Relative strength indicators have crossed into long-term sell cycles after a 14-month uptrend that posted gains in excess of 90%. This is perfectly natural without a system shock, like the coronavirus outbreak, following the market’s long-observed tendency for big rallies to be followed by intermediate corrections that generate profit-taking and ease highly overbought technical readings.
Mr. Softee faces major obstacles to profitability as a result of the outbreak, with businesses and consumers cutting back on information technology purchases. Big tech is highly dependent on a thriving economy to achieve its objectives because it is easy for businesses to cut IT budgets when demand drops, as it has in recent weeks. This should affect Microsoft’s classic revenue sources as well as highly successful initiatives in cloud computing and software-as-a-service.
Recent warnings from smartphone manufacturers that include Apple Inc. (AAPL) and Samsung Electronics Co. Ltd. (SSNLF) suggest that Microsoft’s consumer sales will also come under pressure in coming weeks, affecting PC sales as well as Xbox consoles and entertainment titles. Worse yet, there’s no timeline or blueprint for the expansion of the virus or its impact into the summer months, keeping consumers on the defensive and away from popular sales portals like Walmart Inc. (WMT).
MSFT Long-Term Chart (1990 – 2020)
The stock split seven times in the 1990s, gaining ground during an ascent driven by the company’s membership in tech’s Four Horsemen, which were stocks recommended by thousands of financial advisors as lifetime “buy and hold” plays. The uptrend ended near $60 at the turn of the millennium after the U.S. government began antitrust proceedings, accusing Microsoft of engaging in monopolistic practices with its wildly popular Windows OS.

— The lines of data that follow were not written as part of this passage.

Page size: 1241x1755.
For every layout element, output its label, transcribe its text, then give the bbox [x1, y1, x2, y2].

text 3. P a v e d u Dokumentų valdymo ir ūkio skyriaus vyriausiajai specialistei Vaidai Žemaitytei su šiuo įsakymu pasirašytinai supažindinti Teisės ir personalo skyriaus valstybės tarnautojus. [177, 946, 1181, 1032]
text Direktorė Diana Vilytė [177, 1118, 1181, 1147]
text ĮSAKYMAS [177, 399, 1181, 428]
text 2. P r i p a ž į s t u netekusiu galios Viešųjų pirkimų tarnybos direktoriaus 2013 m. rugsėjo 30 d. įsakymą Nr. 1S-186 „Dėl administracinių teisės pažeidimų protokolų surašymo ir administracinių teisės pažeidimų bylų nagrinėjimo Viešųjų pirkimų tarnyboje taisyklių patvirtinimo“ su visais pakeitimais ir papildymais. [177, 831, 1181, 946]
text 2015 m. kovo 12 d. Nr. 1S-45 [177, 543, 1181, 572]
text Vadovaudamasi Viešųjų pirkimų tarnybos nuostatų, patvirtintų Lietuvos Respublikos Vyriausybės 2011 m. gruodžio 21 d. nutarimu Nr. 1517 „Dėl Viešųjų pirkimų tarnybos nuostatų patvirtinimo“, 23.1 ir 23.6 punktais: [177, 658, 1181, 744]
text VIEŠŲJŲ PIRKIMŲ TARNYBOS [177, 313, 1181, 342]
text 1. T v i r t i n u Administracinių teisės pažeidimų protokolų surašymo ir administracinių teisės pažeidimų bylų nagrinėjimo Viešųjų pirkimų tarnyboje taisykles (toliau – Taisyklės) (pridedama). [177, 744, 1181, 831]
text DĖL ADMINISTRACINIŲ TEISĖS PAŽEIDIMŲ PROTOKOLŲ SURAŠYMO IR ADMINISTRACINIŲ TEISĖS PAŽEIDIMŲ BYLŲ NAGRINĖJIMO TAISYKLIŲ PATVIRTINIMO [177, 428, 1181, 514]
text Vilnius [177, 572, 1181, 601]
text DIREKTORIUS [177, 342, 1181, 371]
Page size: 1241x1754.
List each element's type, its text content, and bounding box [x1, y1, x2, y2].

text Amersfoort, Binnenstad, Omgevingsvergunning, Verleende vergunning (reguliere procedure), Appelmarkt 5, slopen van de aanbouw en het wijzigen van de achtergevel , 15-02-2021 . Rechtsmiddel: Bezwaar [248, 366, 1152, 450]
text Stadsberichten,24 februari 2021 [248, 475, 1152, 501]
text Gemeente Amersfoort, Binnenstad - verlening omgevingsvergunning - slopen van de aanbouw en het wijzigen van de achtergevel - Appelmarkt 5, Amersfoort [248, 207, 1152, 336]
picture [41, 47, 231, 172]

The stock dropped more than 60% when the internet bubble broke, finding support near $20 at the end of 2000. A 2001 bounce into the low $30s marked the highest high for the next six years, ahead of 2002 and 2006 tests at the 2000 low. A 2007 rally exceeded the prior high by three points before reversing in a failed breakout and downtrend that undercut the 2000 low during the 2008 economic collapse.
A persistent uptick finally cleared the low $30s in 2014 and completed a 100% retracement into the 1999 high in the fourth quarter of 2015. The stock broke out after the presidential election, posting the most prolific gains of the century into February 2020’s all-time high at $190.70. The first wave of the coronavirus sell-off relinquished nearly 50 points in less than three weeks, finding support in the $150s on Friday.
MSFT Short-Term Outlook
The uptrend that started in 2015 entered a vertical trajectory in 2019, typical of a climax wave often printed at the end of long-term advances. Price action posted a few minor pullbacks during this period but carved no obvious support levels, increasing downside vulnerability during a correction. In turn, this suggests that the current decline could eventually reach the rising trendline in place since February 2016, setting a downside target in the $120s.
The monthly stochastic oscillator lifted into the overbought zone in April 2019 and held that lofty level into February 2020, when it crossed into the first long-term sell cycle since the second half of 2018. The stock hasn’t stretched into the oversold zone since 2015, so two lows posted since that time should be watched closely for support in coming months. It’s even possible that a decline will end at the indicator’s rising lows trendline.
The Bottom Line
Microsoft price action has set off long-term sell signals that favor much lower prices into the summer months.
Disclosure: The author held no positions in the aforementioned securities at the time of publication.